Regression analysis is the starting point in data science. This is because regression models represent the most well-understood models in numerical simulation. Once we experience the workings of regression models, we will be able to understand all other machine learning algorithms. Regression models are easily interpretable as they are based on solid mathematical bases (such as matrix algebra for example). We will see in the following sections that linear regression allows us to derive a mathematical formula representative of the corresponding model. Perhaps this is why such techniques are extremely easy to understand.
Regression analysis is a statistical process done to study the relationship between a set of independent variables (explanatory variables) and the dependent variable (response variable). Through this technique, it will be possible to understand how the value of the response variable changes when the explanatory variable is varied.

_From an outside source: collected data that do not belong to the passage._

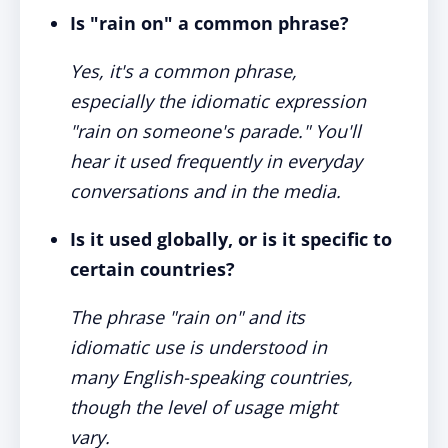
Is "rain on" a common phrase?
Yes, it's a common phrase,
especially the idiomatic expression
"rain on someone's parade." You'll
hear it used frequently in everyday
conversations and in the media.
Is it used globally, or is it specific to
certain countries?
The phrase "rain on" and its
idiomatic use is understood in
many English-speaking countries,
though the level of usage might
vary.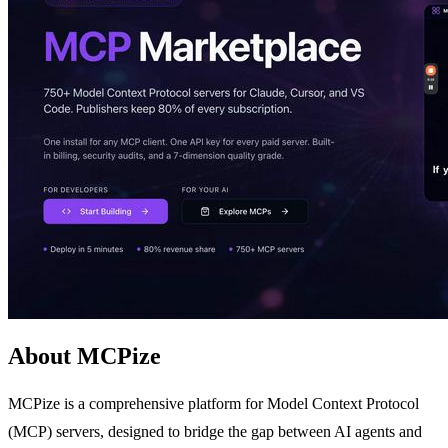
About MCPize
MCPize is a comprehensive platform for Model Context Protocol
(MCP) servers, designed to bridge the gap between AI agents and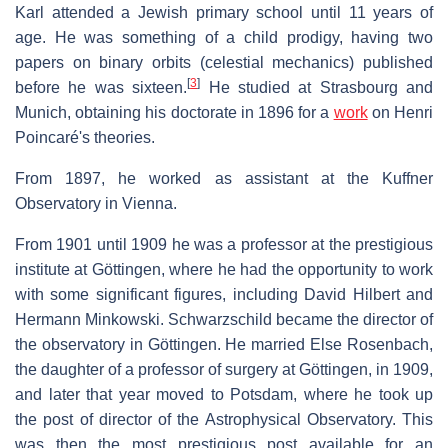
Karl attended a Jewish primary school until 11 years of
age. He was something of a child prodigy, having two
papers on binary orbits (celestial mechanics) published
[
3
]
before he was sixteen.
He studied at Strasbourg and
Munich, obtaining his doctorate in 1896 for a
work
on Henri
Poincaré's theories.
From 1897, he worked as assistant at the Kuffner
Observatory in Vienna.
From 1901 until 1909 he was a professor at the prestigious
institute at Göttingen, where he had the opportunity to work
with some significant figures, including David Hilbert and
Hermann Minkowski. Schwarzschild became the director of
the observatory in Göttingen. He married Else Rosenbach,
the daughter of a professor of surgery at Göttingen, in 1909,
and later that year moved to Potsdam, where he took up
the post of director of the Astrophysical Observatory. This
was then the most prestigious post available for an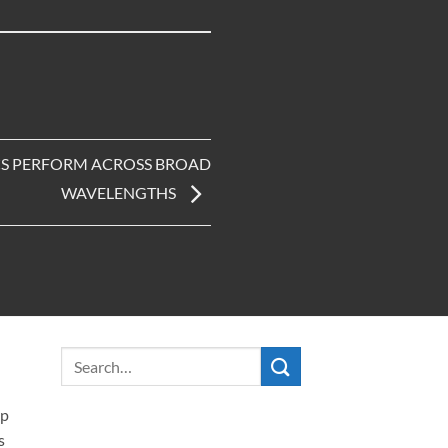
ICS PERFORM ACROSS BROAD
WAVELENGTHS
ip
s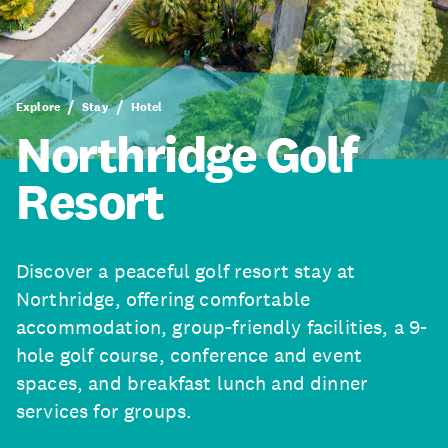
Explore
Stay
Hotel
Northridge Golf
Resort
Discover a peaceful golf resort stay at
Northridge, offering comfortable
accommodation, group-friendly facilities, a 9-
hole golf course, conference and event
spaces, and breakfast lunch and dinner
services for groups.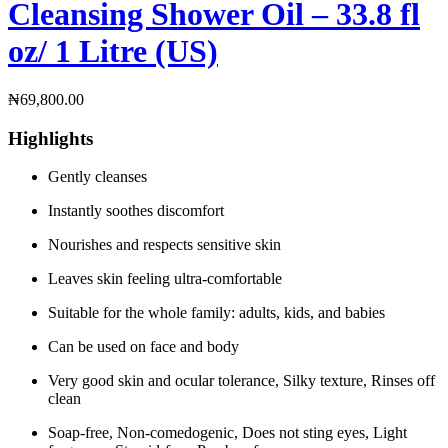
Cleansing Shower Oil – 33.8 fl
oz/ 1 Litre (US)
₦
69,800.00
Highlights
Gently cleanses
Instantly soothes discomfort
Nourishes and respects sensitive skin
Leaves skin feeling ultra-comfortable
Suitable for the whole family: adults, kids, and babies
Can be used on face and body
Very good skin and ocular tolerance, Silky texture, Rinses off
clean
Soap-free, Non-comedogenic, Does not sting eyes, Light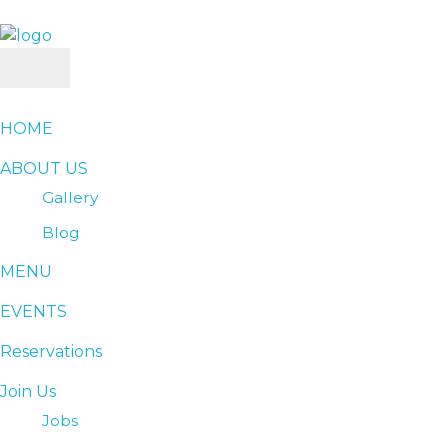
SAHEL RESTURANT & LOUNGE
Best Resturant
HOME
ABOUT US
Gallery
Blog
MENU
EVENTS
Reservations
Join Us
Jobs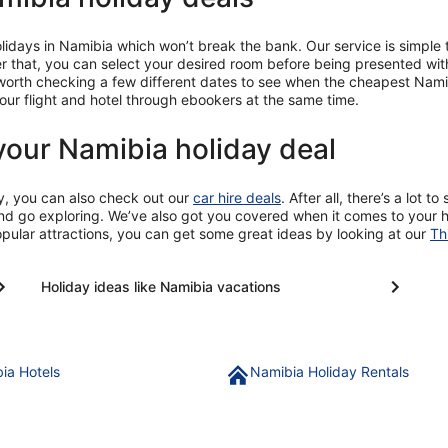
ays in Namibia which won’t break the bank. Our service is simple to 
er that, you can select your desired room before being presented with
 worth checking a few different dates to see when the cheapest Namib
ur flight and hotel through ebookers at the same time.
your Namibia holiday deal
y, you can also check out our
car hire deals
. After all, there’s a lot 
and go exploring. We’ve also got you covered when it comes to your ho
opular attractions, you can get some great ideas by looking at our
Th
Holiday ideas like Namibia vacations
ia Hotels
Namibia Holiday Rentals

Consider some data that is collected about a group of students, on: number of study hours per day, attendance at school, and scores on the final exam obtained. Through regression techniques, we can quantify the average increase in the final exam score when we add one more hour of study. Lower attendance in school (decreasing the student's experience) lowers the scores in the final exam.
A regression analysis can have two objectives:
- Explanatory analysis: To understand and weigh the effects of the independent variable on the dependent variable according to a particular theoretical model
- Predictive analysis: To locate a linear combination of the independent variable to predict the value assumed by the dependent variable optimally
In this chapter, we will be introduced to the basic concepts of regression analysis, and then we'll take a tour of the different types of statistical processes. In addition to this, we will also introduce the R language and cover the basics of the R programming environment. Finally we will explore the essential tools that R provides for understanding the amazing world of regression.
We will cover the following topics:
- The origin of regression
- Types of algorithms
- How to quickly set up R for data science
- R packages used throughout the book
At the end of this chapter, we will provide you with a working environment that is able to run all the examples contained in the following chapters. You will also get a clear idea about why regression analysis is not just an underrated technique taken from statistics, but a powerful and effective data science algorithm.